*Goal of the exercise*.
Print every line of the records below character for character, with no changes.
┌──
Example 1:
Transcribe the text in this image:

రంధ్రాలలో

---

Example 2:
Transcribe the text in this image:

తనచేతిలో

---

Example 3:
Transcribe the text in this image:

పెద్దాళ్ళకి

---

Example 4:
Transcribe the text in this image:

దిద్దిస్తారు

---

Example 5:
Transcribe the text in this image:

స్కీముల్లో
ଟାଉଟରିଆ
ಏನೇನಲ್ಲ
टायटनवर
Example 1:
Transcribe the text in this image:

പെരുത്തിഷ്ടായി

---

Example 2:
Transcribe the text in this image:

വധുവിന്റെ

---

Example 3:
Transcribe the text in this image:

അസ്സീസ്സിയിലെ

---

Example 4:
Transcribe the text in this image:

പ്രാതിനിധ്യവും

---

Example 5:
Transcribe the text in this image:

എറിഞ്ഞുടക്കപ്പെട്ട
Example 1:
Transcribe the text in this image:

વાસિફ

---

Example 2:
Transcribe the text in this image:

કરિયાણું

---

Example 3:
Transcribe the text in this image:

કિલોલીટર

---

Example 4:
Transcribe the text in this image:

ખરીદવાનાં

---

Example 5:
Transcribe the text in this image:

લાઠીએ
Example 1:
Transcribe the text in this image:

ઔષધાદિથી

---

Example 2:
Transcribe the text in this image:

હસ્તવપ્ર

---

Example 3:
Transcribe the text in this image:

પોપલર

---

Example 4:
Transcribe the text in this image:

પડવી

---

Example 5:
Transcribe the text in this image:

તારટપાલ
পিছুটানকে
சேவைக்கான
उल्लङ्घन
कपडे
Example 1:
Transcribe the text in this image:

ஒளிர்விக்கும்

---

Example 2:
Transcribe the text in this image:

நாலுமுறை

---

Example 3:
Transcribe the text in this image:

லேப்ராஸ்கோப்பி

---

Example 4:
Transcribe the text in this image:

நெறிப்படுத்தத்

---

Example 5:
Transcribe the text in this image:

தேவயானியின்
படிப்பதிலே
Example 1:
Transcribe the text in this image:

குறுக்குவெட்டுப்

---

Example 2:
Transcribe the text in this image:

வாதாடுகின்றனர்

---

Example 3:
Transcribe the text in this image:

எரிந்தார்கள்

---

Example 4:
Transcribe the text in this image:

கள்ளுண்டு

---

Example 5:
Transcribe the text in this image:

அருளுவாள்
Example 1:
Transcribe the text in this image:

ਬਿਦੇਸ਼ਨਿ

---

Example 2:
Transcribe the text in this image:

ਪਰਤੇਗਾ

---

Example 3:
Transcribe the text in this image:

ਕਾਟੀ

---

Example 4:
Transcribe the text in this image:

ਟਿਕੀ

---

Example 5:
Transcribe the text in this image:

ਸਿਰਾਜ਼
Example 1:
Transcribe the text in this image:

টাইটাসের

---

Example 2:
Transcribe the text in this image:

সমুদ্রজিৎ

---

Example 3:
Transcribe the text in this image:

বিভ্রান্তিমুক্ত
└──
*Full response*.
Example 1:
Transcribe the text in this image:

రంధ్రాలలో

---

Example 2:
Transcribe the text in this image:

తనచేతిలో

---

Example 3:
Transcribe the text in this image:

పెద్దాళ్ళకి

---

Example 4:
Transcribe the text in this image:

దిద్దిస్తారు

---

Example 5:
Transcribe the text in this image:

స్కీముల్లో
ଟାଉଟରିଆ
ಏನೇನಲ್ಲ
टायटनवर
Example 1:
Transcribe the text in this image:

പെരുത്തിഷ്ടായി

---

Example 2:
Transcribe the text in this image:

വധുവിന്റെ

---

Example 3:
Transcribe the text in this image:

അസ്സീസ്സിയിലെ

---

Example 4:
Transcribe the text in this image:

പ്രാതിനിധ്യവും

---

Example 5:
Transcribe the text in this image:

എറിഞ്ഞുടക്കപ്പെട്ട
Example 1:
Transcribe the text in this image:

વાસિફ

---

Example 2:
Transcribe the text in this image:

કરિયાણું

---

Example 3:
Transcribe the text in this image:

કિલોલીટર

---

Example 4:
Transcribe the text in this image:

ખરીદવાનાં

---

Example 5:
Transcribe the text in this image:

લાઠીએ
Example 1:
Transcribe the text in this image:

ઔષધાદિથી

---

Example 2:
Transcribe the text in this image:

હસ્તવપ્ર

---

Example 3:
Transcribe the text in this image:

પોપલર

---

Example 4:
Transcribe the text in this image:

પડવી

---

Example 5:
Transcribe the text in this image:

તારટપાલ
পিছুটানকে
சேவைக்கான
उल्लङ्घन
कपडे
Example 1:
Transcribe the text in this image:

ஒளிர்விக்கும்

---

Example 2:
Transcribe the text in this image:

நாலுமுறை

---

Example 3:
Transcribe the text in this image:

லேப்ராஸ்கோப்பி

---

Example 4:
Transcribe the text in this image:

நெறிப்படுத்தத்

---

Example 5:
Transcribe the text in this image:

தேவயானியின்
படிப்பதிலே
Example 1:
Transcribe the text in this image:

குறுக்குவெட்டுப்

---

Example 2:
Transcribe the text in this image:

வாதாடுகின்றனர்

---

Example 3:
Transcribe the text in this image:

எரிந்தார்கள்

---

Example 4:
Transcribe the text in this image:

கள்ளுண்டு

---

Example 5:
Transcribe the text in this image:

அருளுவாள்
Example 1:
Transcribe the text in this image:

ਬਿਦੇਸ਼ਨਿ

---

Example 2:
Transcribe the text in this image:

ਪਰਤੇਗਾ

---

Example 3:
Transcribe the text in this image:

ਕਾਟੀ

---

Example 4:
Transcribe the text in this image:

ਟਿਕੀ

---

Example 5:
Transcribe the text in this image:

ਸਿਰਾਜ਼
Example 1:
Transcribe the text in this image:

টাইটাসের

---

Example 2:
Transcribe the text in this image:

সমুদ্রজিৎ

---

Example 3:
Transcribe the text in this image:

বিভ্রান্তিমুক্ত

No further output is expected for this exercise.